The Plaintiff also contends that when it learnt of the purported registration, it moved with speed and had the Criminal Process invoked.
I have considered the application, the supporting affidavits, Replying Affidavits and Submissions by Counsel.
For this Court to consider whether the suit was filed with the authority of the Plaintiff Company through a valid resolution or otherwise and whether the application has any merits, it must in essence determine who are the lawful directors of the Company. The Defendants rely on the letter dated 3rd March 2006 from the office of the Registrar – General which sets out the list of directors of the Company. It includes the 3 Defendants as directors. The Plaintiff in its reply alleges that this is a forged document and the 3 Defendants are imposters. The Plaintiff denies that the three are directors and members of the Plaintiff Company.
In the light of the foregoing, I hereby do find that there is a serious dispute between the Plaintiff and the 3 Applicants herein as to the authenticity and validity of the letter dated 3rd March, 2006. There is a serious controversy as to the true and lawful directors of the Company. The Plaintiffs alleges that the letter is a forgery. It claims that it has commenced Criminal proceedings against the three Defendants though there is no evidence before this Court that the matter was referred to the Police.
This Court at this stage is unable to determine and rule as to who were the true and lawful directors of the Company at the time the Suit was instituted. The affidavits and contents are not adequate for a fair and accurate finding by the Court on this contentious issue.
There are two possible ways for this question to be determined. These are:-
1. Either these proceedings to be stayed for investigations to be carried out by the Registrar of Companies or the Police,
2. The parties amend their pleadings to include this question so that it is determined within the suit.
This Court would not direct stay of proceedings to enable Criminal Investigations to be carried out. This is a matter for the Plaintiff to consider. It would also delay the expeditious disposal of the suit. I would recommend that for an effectual and wholesome determination of this suit, that the 3 Defendants /Applicants do amend their defence to specifically respond to the allegation that they are not members of the Plaintiff Company as pleaded in paragraph 14 of the Plaint. It is noted that the 1st Defendant alleges that in August, 1997, it entered into a Sale agreement with the lawful representatives /agents of the Plaintiff, to wit, the 4th, 5th and 6th Defendants. This demonstrates that the dispute as to who are the true directors of the Company is a common issue between the parties.

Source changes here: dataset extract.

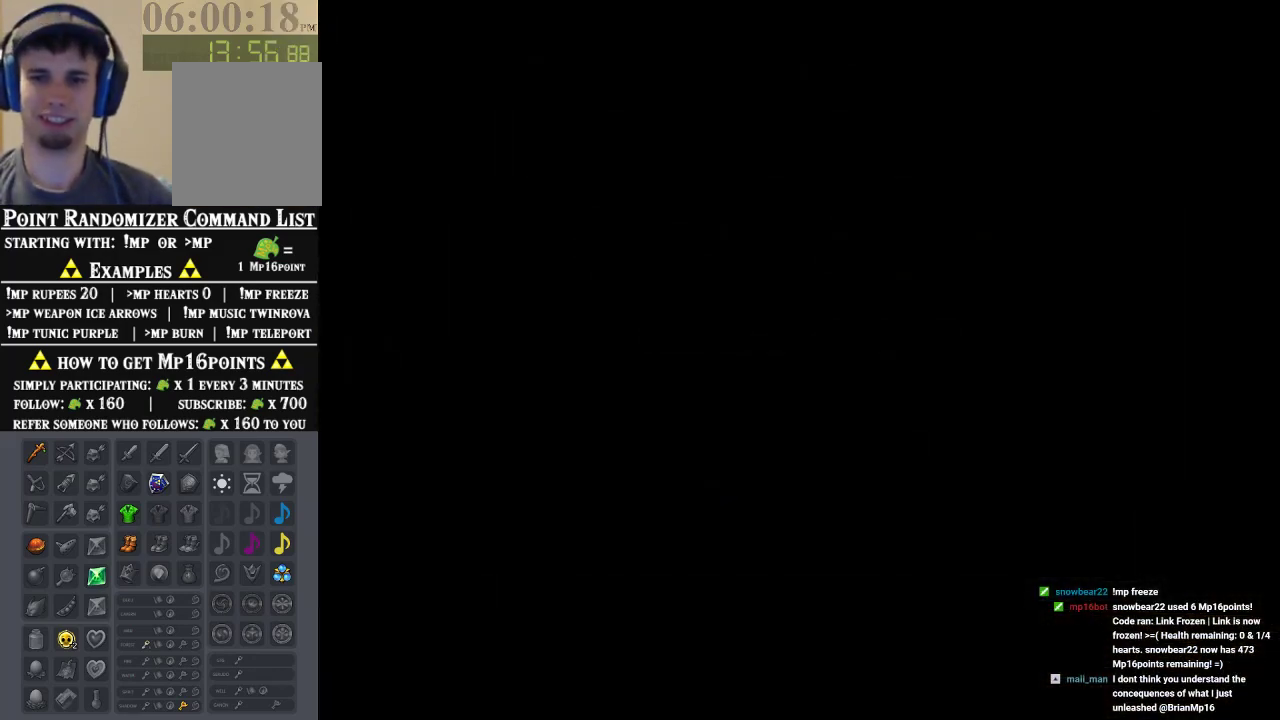
{"dt_ms": 500, "buttons": [], "left_stick": "center", "events": []}
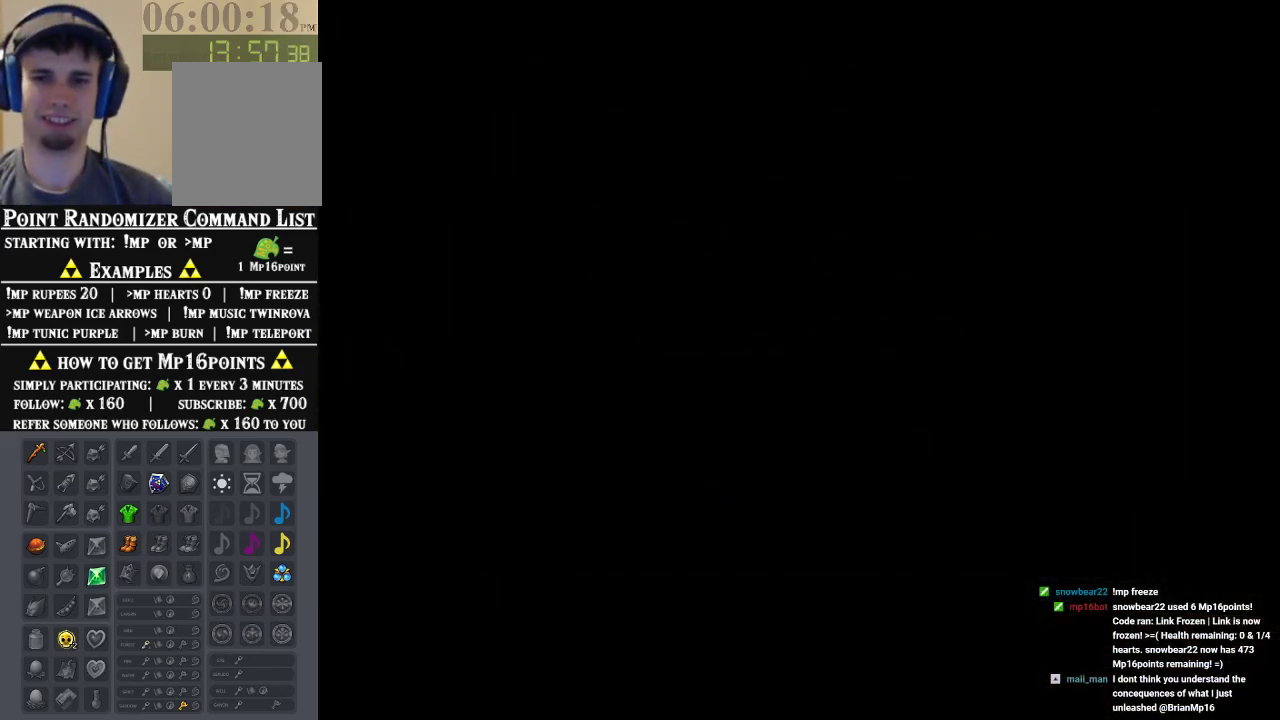
{"dt_ms": 500, "buttons": [], "left_stick": "center", "events": []}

In the light of the foregoing, this Court cannot strike out the Plaintiff’s suit on the ground that the suit has been instituted without the authority and resolution of the Company. It is not quite certain and clear at this stage as to who are the directors of the Company and authorized to institute this suit in the name of the Company. Equally, the alleged directorship of the 3 Defendants is seriously disputed and can only be determined upon a full hearing by way of viva voce evidence.
I therefore do hereby dismiss the Application. Since I think that the application was not frivolous in the circumstances considering the existence of the letter dated 3rd March, 2006, costs shall be in the cause.
Under the powers of this Court under Rule 13 (1), I do hereby order that the 4th, 5th and 6th Defendants do file an Amended Defence within the next 45 days (considering the on-coming Christmas
Vacation). Orders accordingly. The Plaintiff to file a Reply within 21 days of service.
DATED AND DELIVERED AT ELDORET ON THIS 20TH DAY OF DECEMBER 2007.